I have never been the touchy feely type, that is just not who I am.
I can blame the fact that my parents were divorced when I was very young and I did not grow up in an affectionate home, I can…but I won’t.
Fact is, most social situations make me uncomfortable. I never quite know how to handle them. When meeting up, do I air-kiss or hug? How tight should the hug be? How long should I maintain the hug? When I am supposed to kiss? Is it an air-kiss or do I kiss on the cheek? Does one follow the same guidelines as with dates? (After 2 dates you kiss, that sort of thing, I don’t want to be seen as an air-kiss slut)

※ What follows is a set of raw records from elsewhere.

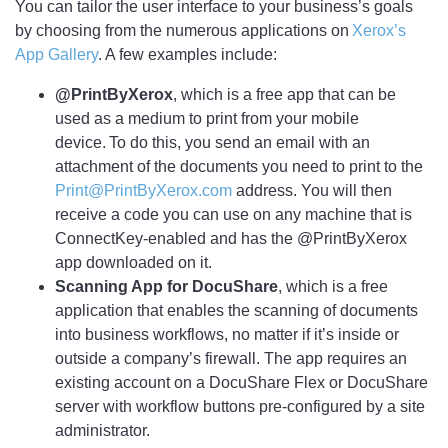
You can tailor the user interface to your business’s goals
by choosing from the numerous applications on
Xerox’s
App Gallery
. A few examples include:
@PrintByXerox
, which is a free app that can be
used as a medium to print from your mobile
device. To do this, you send an email with an
attachment of the documents you need to print to the
Print@PrintByXerox.com
address. You will then
receive a code you can use on any machine that is
ConnectKey-enabled and has the @PrintByXerox
app downloaded on it.
Scanning App for DocuShare
, which is a free
application that enables the scanning of documents
into business workflows, no matter if it’s inside or
outside a company’s firewall. The app requires an
existing account on a DocuShare Flex or DocuShare
server with workflow buttons pre-configured by a site
administrator.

These social intricacies are fraught with anxiety and always leave me sort of shifting uncomfortably in one spot wondering whether I just did the right thing and when I am going to be unmasked as the social leper that I am.
Then I quaff another glass of wine to try and hide my discomfort. Alcohol is the best social lubricant there is, but unfortunately people do tend to raise their eyebrows if you break out the booze at a kitchen tea/christening sort of soirée (One of the many reasons I am so incredibly grateful for book-glug)
It is all rather odd that I find these situations so difficult as I grew up on a staunch Afrikaans home, one of those where it is customary to kiss your parents (whether you are a boy or a girl). Where, according to my husband, he has to kiss my parents even when he just wants to go out for a smoke break.
I am convinced that Someone up there has a sick sense of humour, because, along with my social inadequacies I am an extrovert. I have no qualms on speaking to strangers, heck given half a chance I would strike up a conversation with a broomstick-just as long as that broomstick doesn’t try and touch me.
Maybe this discomfort is borne out of that fact that I find it truly difficult to believe that people find me interesting and even worth while taking the time to spend time with me. I am deeply distrustful and confess that most of the time spent with others I secretly ponder what it is that they really want from me? This is why blogging was so appealing to me. What I am unable to say, I can write about. Even if no-one reads it, it is out there and I don’t live quite as much in my head as I would normally do (it is quite a scary place to be on any given day).
But I digress…
What I really wondered about, is how does, someone like me, make sure that my son does not end up with the same issues?